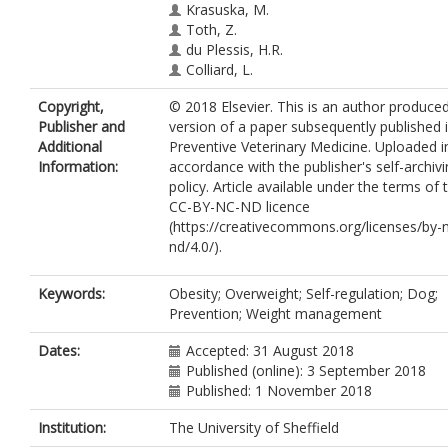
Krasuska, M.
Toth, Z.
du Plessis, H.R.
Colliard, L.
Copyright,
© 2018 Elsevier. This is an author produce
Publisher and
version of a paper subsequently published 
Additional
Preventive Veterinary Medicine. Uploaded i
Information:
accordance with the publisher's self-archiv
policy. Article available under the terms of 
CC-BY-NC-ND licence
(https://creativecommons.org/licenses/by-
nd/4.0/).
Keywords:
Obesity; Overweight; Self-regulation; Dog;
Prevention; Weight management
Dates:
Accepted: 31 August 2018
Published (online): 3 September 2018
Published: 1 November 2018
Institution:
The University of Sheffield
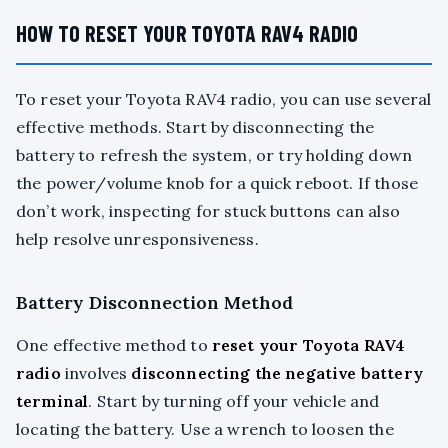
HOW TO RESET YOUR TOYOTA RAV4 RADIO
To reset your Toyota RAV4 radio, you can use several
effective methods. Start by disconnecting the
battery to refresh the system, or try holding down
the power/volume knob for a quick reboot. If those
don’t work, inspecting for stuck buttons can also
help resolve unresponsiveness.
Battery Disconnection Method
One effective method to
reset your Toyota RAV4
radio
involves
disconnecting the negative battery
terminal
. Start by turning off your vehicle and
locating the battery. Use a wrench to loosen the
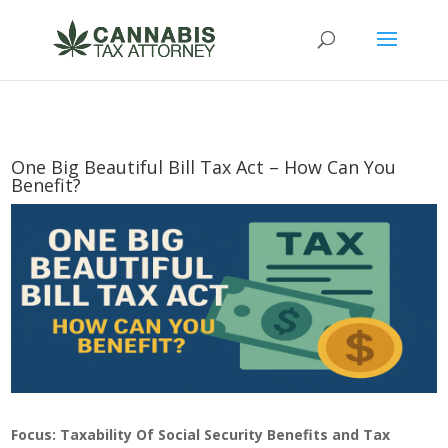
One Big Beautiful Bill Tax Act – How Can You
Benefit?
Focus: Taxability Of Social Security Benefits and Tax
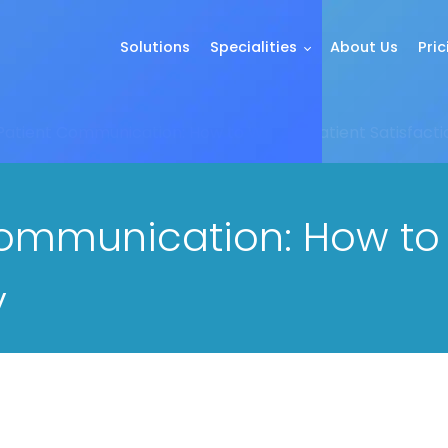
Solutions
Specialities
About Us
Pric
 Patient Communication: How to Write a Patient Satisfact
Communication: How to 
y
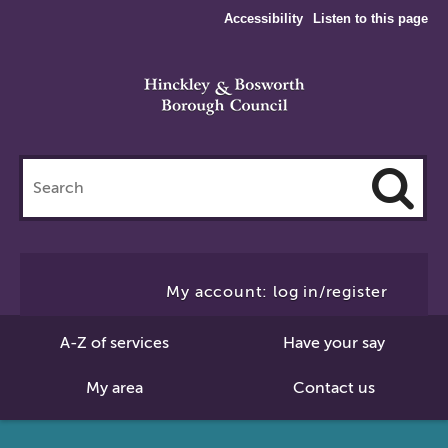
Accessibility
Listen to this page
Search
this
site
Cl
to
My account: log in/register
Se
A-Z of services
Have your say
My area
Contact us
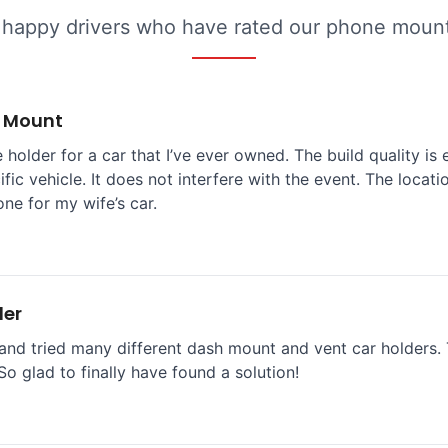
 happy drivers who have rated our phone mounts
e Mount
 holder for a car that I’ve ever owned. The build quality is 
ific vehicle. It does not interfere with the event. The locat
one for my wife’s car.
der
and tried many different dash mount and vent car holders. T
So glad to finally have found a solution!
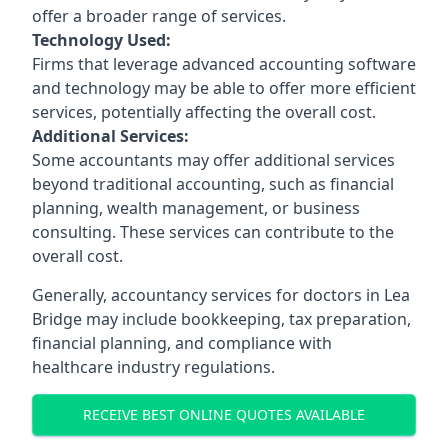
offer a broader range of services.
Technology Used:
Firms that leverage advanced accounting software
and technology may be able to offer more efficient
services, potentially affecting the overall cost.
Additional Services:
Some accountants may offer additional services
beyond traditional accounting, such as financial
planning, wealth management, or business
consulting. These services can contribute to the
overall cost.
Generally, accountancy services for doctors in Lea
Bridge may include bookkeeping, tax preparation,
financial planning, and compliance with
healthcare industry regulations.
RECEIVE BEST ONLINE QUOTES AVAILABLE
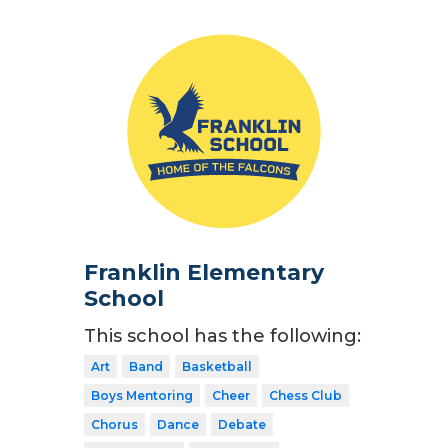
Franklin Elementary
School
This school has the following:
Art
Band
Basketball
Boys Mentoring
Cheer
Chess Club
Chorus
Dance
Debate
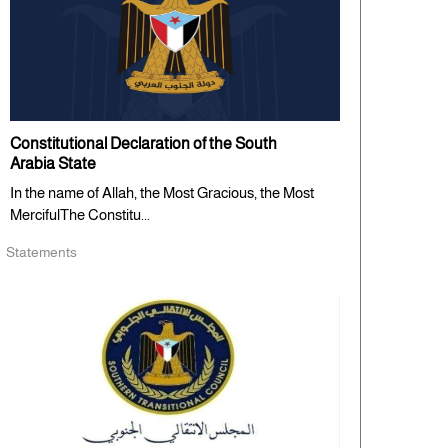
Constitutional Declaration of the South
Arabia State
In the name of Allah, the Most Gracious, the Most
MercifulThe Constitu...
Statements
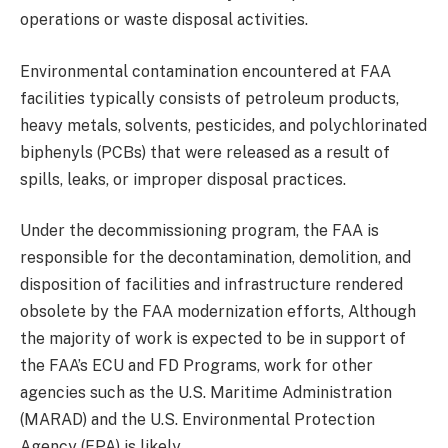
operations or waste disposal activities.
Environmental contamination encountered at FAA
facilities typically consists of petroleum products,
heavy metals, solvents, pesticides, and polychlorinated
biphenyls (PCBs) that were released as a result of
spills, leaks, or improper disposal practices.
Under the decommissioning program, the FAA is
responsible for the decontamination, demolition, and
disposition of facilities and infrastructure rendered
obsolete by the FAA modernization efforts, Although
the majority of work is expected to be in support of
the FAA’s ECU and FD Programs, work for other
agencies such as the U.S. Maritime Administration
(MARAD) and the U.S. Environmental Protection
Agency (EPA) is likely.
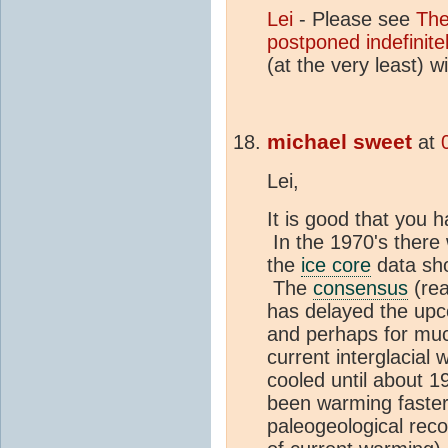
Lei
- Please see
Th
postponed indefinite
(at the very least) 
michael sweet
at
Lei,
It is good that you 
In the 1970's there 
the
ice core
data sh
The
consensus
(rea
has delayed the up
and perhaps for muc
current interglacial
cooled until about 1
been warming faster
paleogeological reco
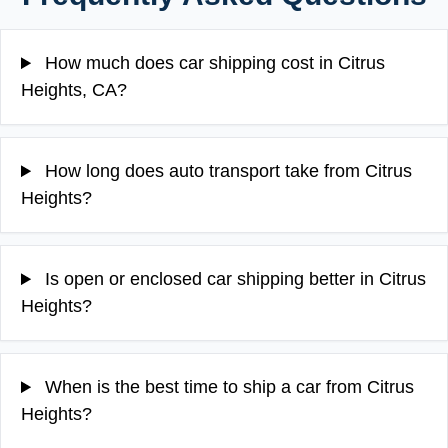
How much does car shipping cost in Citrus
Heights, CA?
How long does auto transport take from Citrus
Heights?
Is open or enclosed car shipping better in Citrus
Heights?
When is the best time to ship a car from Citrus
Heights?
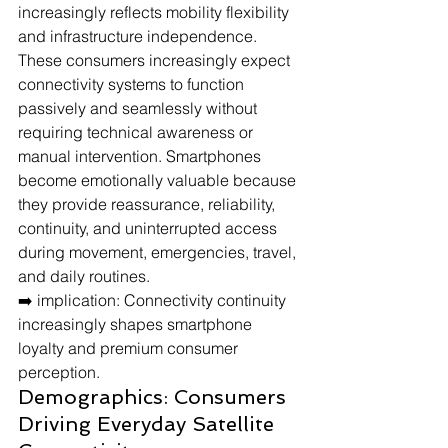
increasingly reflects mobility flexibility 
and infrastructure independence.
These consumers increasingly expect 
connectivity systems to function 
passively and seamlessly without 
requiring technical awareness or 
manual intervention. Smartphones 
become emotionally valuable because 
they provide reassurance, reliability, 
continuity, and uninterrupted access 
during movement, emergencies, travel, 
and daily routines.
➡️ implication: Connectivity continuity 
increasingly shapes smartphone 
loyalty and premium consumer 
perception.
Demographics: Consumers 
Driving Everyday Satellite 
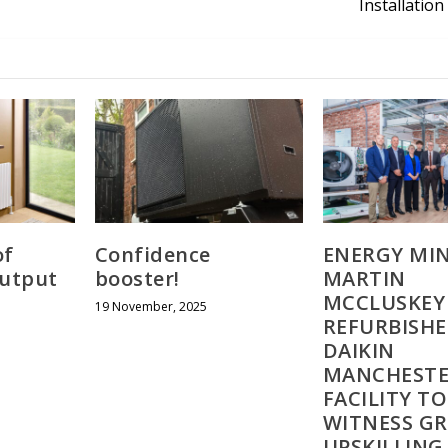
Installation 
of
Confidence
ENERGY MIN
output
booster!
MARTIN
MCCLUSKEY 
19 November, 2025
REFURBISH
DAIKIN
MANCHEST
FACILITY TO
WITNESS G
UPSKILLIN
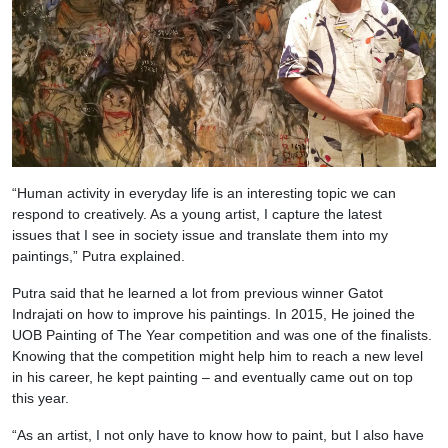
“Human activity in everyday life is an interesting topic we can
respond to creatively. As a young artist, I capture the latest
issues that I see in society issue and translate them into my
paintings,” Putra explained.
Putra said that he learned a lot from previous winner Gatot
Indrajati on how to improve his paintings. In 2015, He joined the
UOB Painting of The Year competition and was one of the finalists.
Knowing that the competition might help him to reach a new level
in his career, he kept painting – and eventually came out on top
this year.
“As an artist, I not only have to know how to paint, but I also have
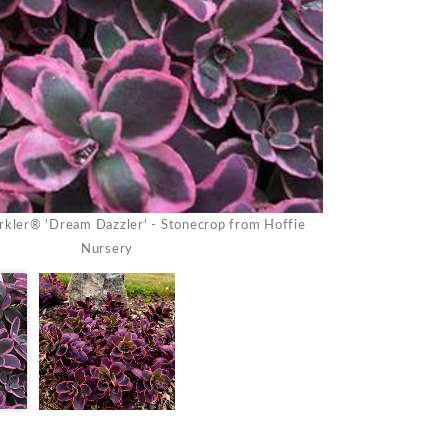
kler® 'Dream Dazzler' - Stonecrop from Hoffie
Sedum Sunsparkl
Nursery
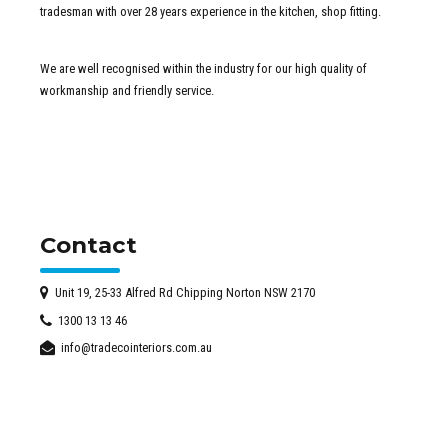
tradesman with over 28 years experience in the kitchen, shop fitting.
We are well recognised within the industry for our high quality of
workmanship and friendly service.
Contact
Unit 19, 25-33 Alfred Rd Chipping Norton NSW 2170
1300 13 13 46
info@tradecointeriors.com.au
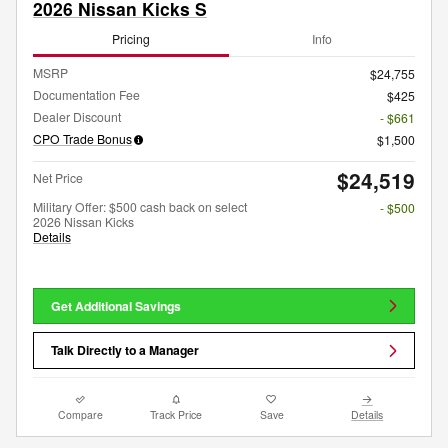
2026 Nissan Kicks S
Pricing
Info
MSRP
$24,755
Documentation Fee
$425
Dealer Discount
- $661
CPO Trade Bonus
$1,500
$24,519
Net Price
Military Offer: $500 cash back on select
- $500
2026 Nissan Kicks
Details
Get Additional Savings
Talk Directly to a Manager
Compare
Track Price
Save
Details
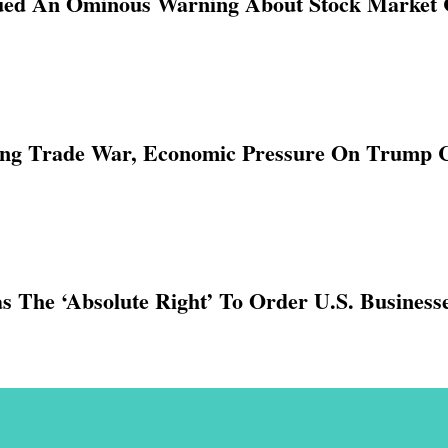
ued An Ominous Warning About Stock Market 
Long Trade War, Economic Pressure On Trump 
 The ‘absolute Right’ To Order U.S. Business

:::

- [Aim of the task]:
You need to restate all of the entries above exactly and leave the pictures behind.

- [Finished exercise]:
Krasuska, M.
Toth, Z.
du Plessis, H.R.
Colliard, L.
Copyright,
© 2018 Elsevier. This is an author produce
Publisher and
version of a paper subsequently published 
Additional
Preventive Veterinary Medicine. Uploaded i
Information:
accordance with the publisher's self-archiv
policy. Article available under the terms of 
CC-BY-NC-ND licence
(https://creativecommons.org/licenses/by-
nd/4.0/).
Keywords:
Obesity; Overweight; Self-regulation; Dog;
Prevention; Weight management
Dates:
Accepted: 31 August 2018
Published (online): 3 September 2018
Published: 1 November 2018
Institution:
The University of Sheffield
HOW TO RESET YOUR TOYOTA RAV4 RADIO
To reset your Toyota RAV4 radio, you can use several
effective methods. Start by disconnecting the
battery to refresh the system, or try holding down
the power/volume knob for a quick reboot. If those
don’t work, inspecting for stuck buttons can also
help resolve unresponsiveness.
Battery Disconnection Method
One effective method to
reset your Toyota RAV4
radio
involves
disconnecting the negative battery
terminal
. Start by turning off your vehicle and
locating the battery. Use a wrench to loosen the
One Big Beautiful Bill Tax Act – How Can You
Benefit?
Focus: Taxability Of Social Security Benefits and Tax
Solutions
Specialities
About Us
Pric
 Patient Communication: How to Write a Patient Satisfact
Communication: How to 
y
Accessibility
Listen to this page
Search
this
site
Cl
to
My account: log in/register
Se
A-Z of services
Have your say
My area
Contact us
 happy drivers who have rated our phone mounts
e Mount
 holder for a car that I’ve ever owned. The build quality is 
ific vehicle. It does not interfere with the event. The locat
one for my wife’s car.
der
and tried many different dash mount and vent car holders. T
So glad to finally have found a solution!
offer a broader range of services.
Technology Used:
Firms that leverage advanced accounting software
and technology may be able to offer more efficient
services, potentially affecting the overall cost.
Additional Services:
Some accountants may offer additional services
beyond traditional accounting, such as financial
planning, wealth management, or business
consulting. These services can contribute to the
overall cost.
Generally, accountancy services for doctors in Lea
Bridge may include bookkeeping, tax preparation,
financial planning, and compliance with
healthcare industry regulations.
RECEIVE BEST ONLINE QUOTES AVAILABLE
Franklin Elementary
School
This school has the following:
Art
Band
Basketball
Boys Mentoring
Cheer
Chess Club
Chorus
Dance
Debate
Constitutional Declaration of the South
Arabia State
In the name of Allah, the Most Gracious, the Most
MercifulThe Constitu...
Statements
operations or waste disposal activities.
Environmental contamination encountered at FAA
facilities typically consists of petroleum products,
heavy metals, solvents, pesticides, and polychlorinated
biphenyls (PCBs) that were released as a result of
spills, leaks, or improper disposal practices.
Under the decommissioning program, the FAA is
responsible for the decontamination, demolition, and
disposition of facilities and infrastructure rendered
obsolete by the FAA modernization efforts, Although
the majority of work is expected to be in support of
the FAA’s ECU and FD Programs, work for other
agencies such as the U.S. Maritime Administration
(MARAD) and the U.S. Environmental Protection
Agency (EPA) is likely.
Lei
- Please see
Th
postponed indefinite
(at the very least) 
michael sweet
at
Lei,
It is good that you 
In the 1970's there 
the
ice core
data sh
The
consensus
(rea
has delayed the up
and perhaps for muc
current interglacial
cooled until about 1
been warming faster
paleogeological reco
How much does car shipping cost in Citrus
Heights, CA?
How long does auto transport take from Citrus
Heights?
Is open or enclosed car shipping better in Citrus
Heights?
When is the best time to ship a car from Citrus
Heights?
increasingly reflects mobility flexibility 
and infrastructure independence.
These consumers increasingly expect 
connectivity systems to function 
passively and seamlessly without 
requiring technical awareness or 
manual intervention. Smartphones 
become emotionally valuable because 
they provide reassurance, reliability, 
continuity, and uninterrupted access 
during movement, emergencies, travel, 
and daily routines.
➡️ implication: Connectivity continuity 
increasingly shapes smartphone 
loyalty and premium consumer 
perception.
Demographics: Consumers 
Driving Everyday Satellite 
Installation 
of
Confidence
ENERGY MIN
output
booster!
MARTIN
MCCLUSKEY 
19 November, 2025
REFURBISH
DAIKIN
MANCHEST
FACILITY TO
WITNESS G
UPSKILLIN
“Human activity in everyday life is an interesting topic we can
respond to creatively. As a young artist, I capture the latest
issues that I see in society issue and translate them into my
paintings,” Putra explained.
Putra said that he learned a lot from previous winner Gatot
Indrajati on how to improve his paintings. In 2015, He joined the
UOB Painting of The Year competition and was one of the finalists.
Knowing that the competition might help him to reach a new level
in his career, he kept painting – and eventually came out on top
this year.
“As an artist, I not only have to know how to paint, but I also have
kler® 'Dream Dazzler' - Stonecrop from Hoffie
Sedum Sunsparkl
Nursery
tradesman with over 28 years experience in the kitchen, shop fitting.
We are well recognised within the industry for our high quality of
workmanship and friendly service.
Contact
Unit 19, 25-33 Alfred Rd Chipping Norton NSW 2170
1300 13 13 46
info@tradecointeriors.com.au
2026 Nissan Kicks S
Pricing
Info
MSRP
$24,755
Documentation Fee
$425
Dealer Discount
- $661
CPO Trade Bonus
$1,500
$24,519
Net Price
Military Offer: $500 cash back on select
- $500
2026 Nissan Kicks
Details
Get Additional Savings
Talk Directly to a Manager
Compare
Track Price
Save
Details
ued An Ominous Warning About Stock Market 
Long Trade War, Economic Pressure On Trump 
 The ‘absolute Right’ To Order U.S. Business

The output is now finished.